Social Media Blogs by Aliza Sherman
Aliza Sherman is a web pioneer, author, and international speaker. Sherman is the author of 8 books about the Internet including The Everything Blogging Book, Streetwise Ecommerce, The Complete Idiot's Guide to Crowdsourcing and Social Media Engagement for Dummies.

5 Social Media Terms You Need to Know

5 Social Media Terms You Need to Know

Social media marketing has its fair share of jargon, terms that marketers seem to know and use often, but to the layperson, the meaning isn’t always clear. Getting familiar with some of the key concepts of social media can help you better understand what you’re able to accomplish through social media marketing and how to better measure your progress.

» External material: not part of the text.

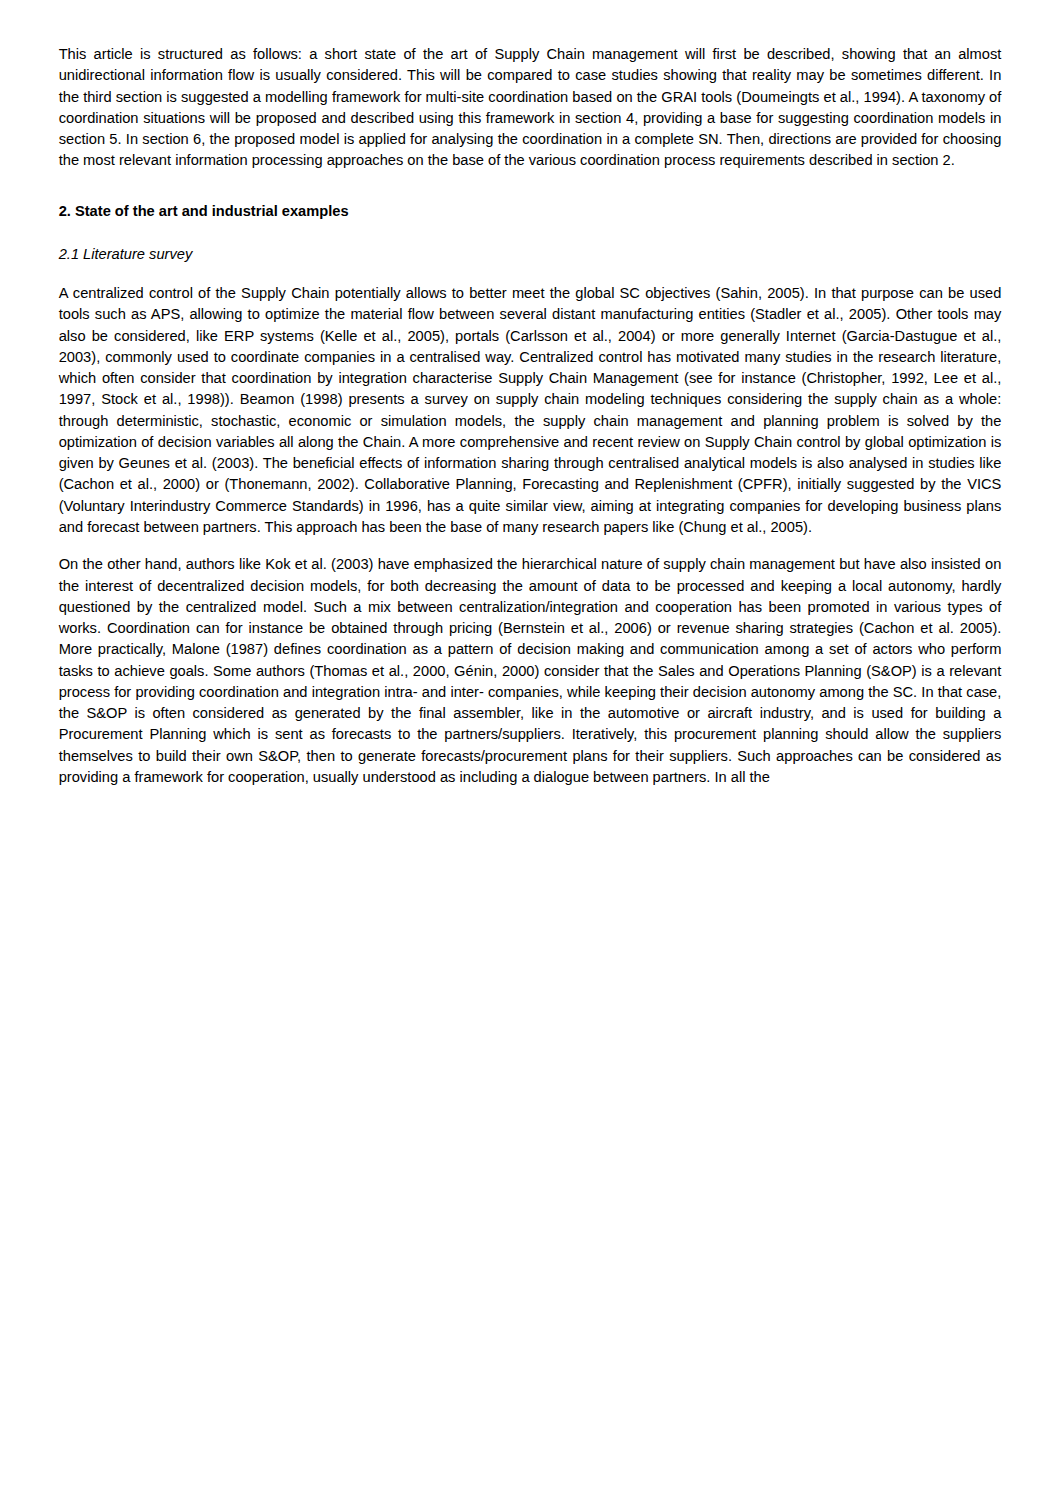This article is structured as follows: a short state of the art of Supply Chain management will first be described, showing that an almost unidirectional information flow is usually considered. This will be compared to case studies showing that reality may be sometimes different. In the third section is suggested a modelling framework for multi-site coordination based on the GRAI tools (Doumeingts et al., 1994). A taxonomy of coordination situations will be proposed and described using this framework in section 4, providing a base for suggesting coordination models in section 5. In section 6, the proposed model is applied for analysing the coordination in a complete SN. Then, directions are provided for choosing the most relevant information processing approaches on the base of the various coordination process requirements described in section 2.
2. State of the art and industrial examples
2.1 Literature survey
A centralized control of the Supply Chain potentially allows to better meet the global SC objectives (Sahin, 2005). In that purpose can be used tools such as APS, allowing to optimize the material flow between several distant manufacturing entities (Stadler et al., 2005). Other tools may also be considered, like ERP systems (Kelle et al., 2005), portals (Carlsson et al., 2004) or more generally Internet (Garcia-Dastugue et al., 2003), commonly used to coordinate companies in a centralised way. Centralized control has motivated many studies in the research literature, which often consider that coordination by integration characterise Supply Chain Management (see for instance (Christopher, 1992, Lee et al., 1997, Stock et al., 1998)). Beamon (1998) presents a survey on supply chain modeling techniques considering the supply chain as a whole: through deterministic, stochastic, economic or simulation models, the supply chain management and planning problem is solved by the optimization of decision variables all along the Chain. A more comprehensive and recent review on Supply Chain control by global optimization is given by Geunes et al. (2003). The beneficial effects of information sharing through centralised analytical models is also analysed in studies like (Cachon et al., 2000) or (Thonemann, 2002). Collaborative Planning, Forecasting and Replenishment (CPFR), initially suggested by the VICS (Voluntary Interindustry Commerce Standards) in 1996, has a quite similar view, aiming at integrating companies for developing business plans and forecast between partners. This approach has been the base of many research papers like (Chung et al., 2005).
On the other hand, authors like Kok et al. (2003) have emphasized the hierarchical nature of supply chain management but have also insisted on the interest of decentralized decision models, for both decreasing the amount of data to be processed and keeping a local autonomy, hardly questioned by the centralized model. Such a mix between centralization/integration and cooperation has been promoted in various types of works. Coordination can for instance be obtained through pricing (Bernstein et al., 2006) or revenue sharing strategies (Cachon et al. 2005). More practically, Malone (1987) defines coordination as a pattern of decision making and communication among a set of actors who perform tasks to achieve goals. Some authors (Thomas et al., 2000, Génin, 2000) consider that the Sales and Operations Planning (S&OP) is a relevant process for providing coordination and integration intra- and inter- companies, while keeping their decision autonomy among the SC. In that case, the S&OP is often considered as generated by the final assembler, like in the automotive or aircraft industry, and is used for building a Procurement Planning which is sent as forecasts to the partners/suppliers. Iteratively, this procurement planning should allow the suppliers themselves to build their own S&OP, then to generate forecasts/procurement plans for their suppliers. Such approaches can be considered as providing a framework for cooperation, usually understood as including a dialogue between partners. In all the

Here are five social media terms that you may have heard, how they are typically used, and how you can leverage them to optimize how you’re engaging in social media marketing.

1. Engagement

The term "engagement" in social media may seem obvious to most people. Engagement, on the surface, means connecting with your followers. You could say that connection should be "engaging." However, engagement in social media marketing has several stages to it:

React - Capturing someone’s attention in the crowded social media feed and getting a basic reaction, namely a "Like." The act of clicking a "Like" button can feel meaningful, but more often it is a reflex reaction of acknowledgment as the person moves on to the next post. Reactions look good on the surface, but in general, they don’t impact your bottom line.

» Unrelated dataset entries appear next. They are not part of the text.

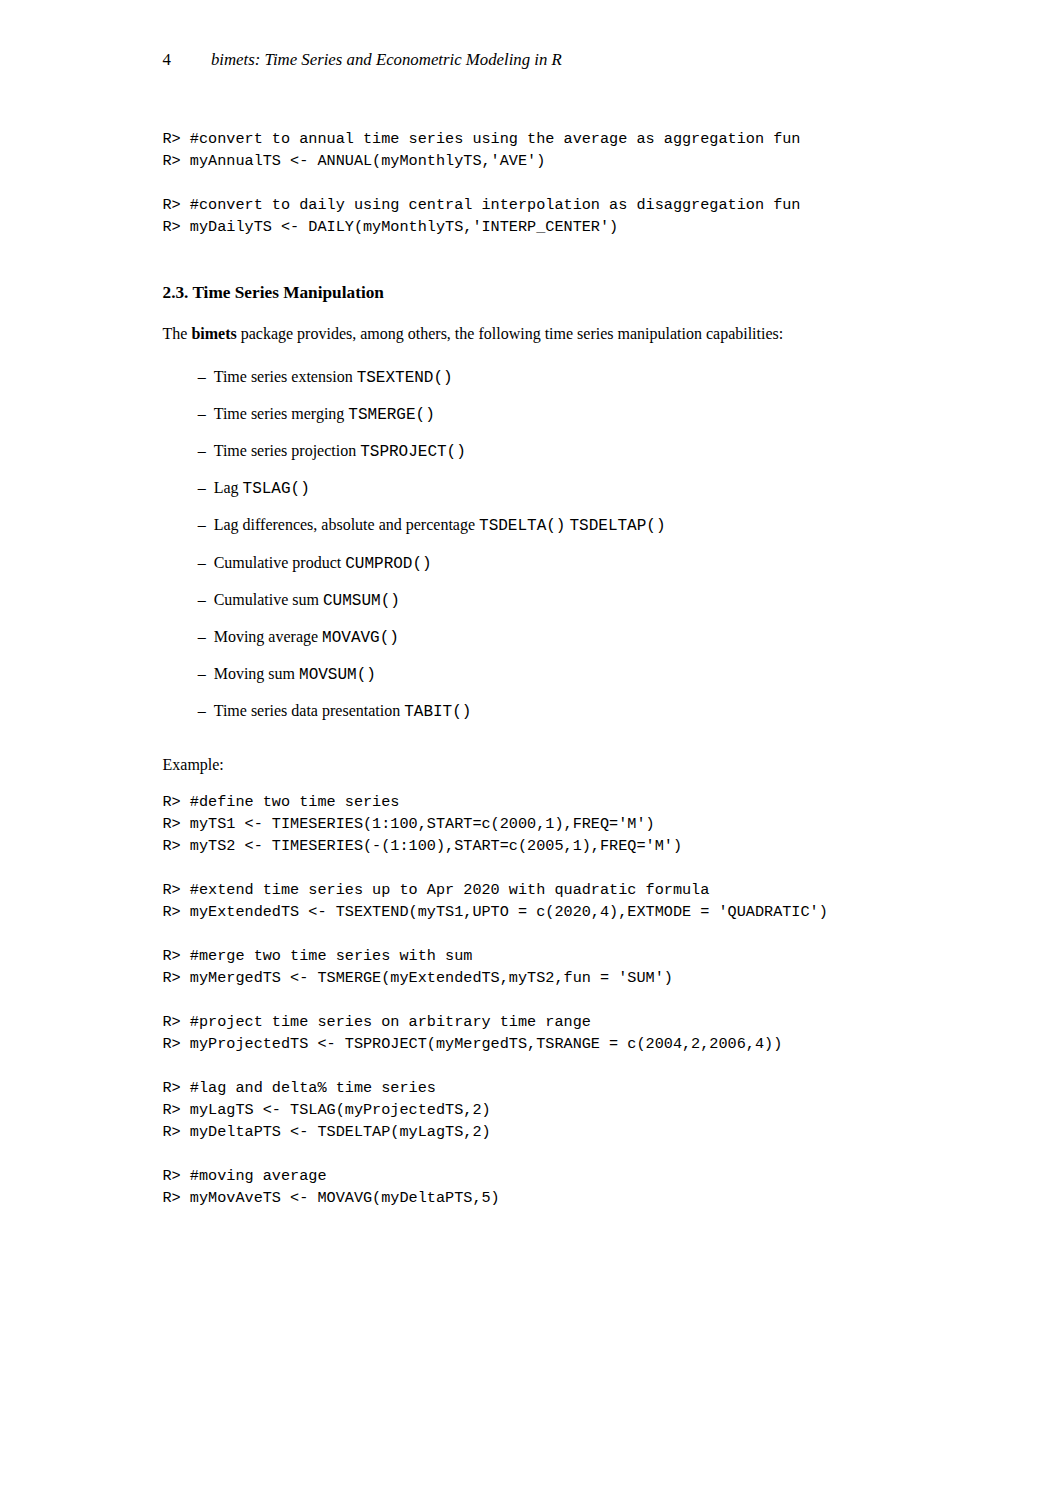4 bimets: Time Series and Econometric Modeling in R
R> #convert to annual time series using the average as aggregation fun
R> myAnnualTS <- ANNUAL(myMonthlyTS,'AVE')

R> #convert to daily using central interpolation as disaggregation fun
R> myDailyTS <- DAILY(myMonthlyTS,'INTERP_CENTER')
2.3. Time Series Manipulation
The bimets package provides, among others, the following time series manipulation capabilities:
Time series extension TSEXTEND()
Time series merging TSMERGE()
Time series projection TSPROJECT()
Lag TSLAG()
Lag differences, absolute and percentage TSDELTA() TSDELTAP()
Cumulative product CUMPROD()
Cumulative sum CUMSUM()
Moving average MOVAVG()
Moving sum MOVSUM()
Time series data presentation TABIT()
Example:
R> #define two time series
R> myTS1 <- TIMESERIES(1:100,START=c(2000,1),FREQ='M')
R> myTS2 <- TIMESERIES(-(1:100),START=c(2005,1),FREQ='M')

R> #extend time series up to Apr 2020 with quadratic formula
R> myExtendedTS <- TSEXTEND(myTS1,UPTO = c(2020,4),EXTMODE = 'QUADRATIC')

R> #merge two time series with sum
R> myMergedTS <- TSMERGE(myExtendedTS,myTS2,fun = 'SUM')

R> #project time series on arbitrary time range
R> myProjectedTS <- TSPROJECT(myMergedTS,TSRANGE = c(2004,2,2006,4))

R> #lag and delta% time series
R> myLagTS <- TSLAG(myProjectedTS,2)
R> myDeltaPTS <- TSDELTAP(myLagTS,2)

R> #moving average
R> myMovAveTS <- MOVAVG(myDeltaPTS,5)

Interact - A better form of engagement is the interaction, the comment that leads to a dialogue online. Interactions help strengthen relationships. If you are serving your current customers or looking to connect with prospective customers, fostering relationships is valuable.

Act - The next form of engagement takes interacting to the next level. The individual takes action to solidify the relationship, such as giving you permission to stay in touch with them through your email subscription form or signing up to receive more information about your products or services. Acting takes effort, and while it doesn’t translate immediately into a sale, you’re on your way.

Transact - The ultimate form of engagement is the transaction. Closing a sale, getting hired, or otherwise engaging in a way that positively impacts your bottom line is the pinnacle of engagement but takes time.

Engagement in social media is the cultivation of a relationship. While you want to close the sale, the enduring value of that relationship includes repeat sales and, even more valuable, referrals to new customers.

2. Influence

You may have heard the term "Influencer Marketing," but what is an influencer in social media? Keeping in mind the stages of engagement, an influencer is an individual who speeds up the path to transactions because their audience trusts them. In some ways, an influencer in social media is someone who others admire and want to emulate. If that influence praises a product and encourages their followers to buy it, transactions happen.

Can you be a social media influencer? Maybe not a celebrity influencer however, studies of influencer effectiveness show that "micro-influencers" can be far more effective than mega stars. That means that you could have great influence over a smaller number of people but a greater percentage of them act and transact.

Creating value for your followers in social media takes a lot of time to create the content that attracts them to you and engages them. You also need to spend a lot of time strategizing how you’ll usher your following through the journey from Reaction to Transaction. Professional social media influencers are laser focused on the image, from their looks to the look of their environment and what each feature in each post they publish reflects.

Even through all the efforts, the staging, the perfect lighting, the carefully chosen filters, the influencers who tend to have the most impact are the ones who have gained the trust of their followers. How can you gain that kind of trust? Through Transparency and Authenticity.

3. Transparency and 4. Authenticity

Transparency is an openness about one’s process to build trust. A business can be transparent by peeling back the curtain and letting followers in "behind the scenes." While transparency could be as extreme as revealing financial data to demonstrate integrity, it could also mean demonstrating how a product is made sustainably or introducing followers to the humans who work at the company. Authenticity boils down to being heartfelt and real. By showing the people behind the scenes at your company, you are humanizing your business in the eyes of customers and prospects.

But what do your followers really think and feel about you? That’s where Sentiment comes in.

5. Sentiment

If you’re using a social media dashboard to manage your social networks and monitor what people are saying about you, your company or brand, most paid services include a Sentiment Monitor. Sentiment in social media is typically broken down into three parts: Positive, Neutral, and Negative. While sentiment analysis software isn’t perfect, measuring sentiment is a good way to analyze how people feel about what you’re doing.

If you decide to use Sentiment Analysis, spend the time sifting through the messages to ensure the assessments are correct. In some cases, words like "bad" and "killer" may sound negative but are actually compliments.

Understanding key terms in social media helps you better interpret how you’re really doing when you post to social media. Posts are introductions. What happens next is the real value for your business.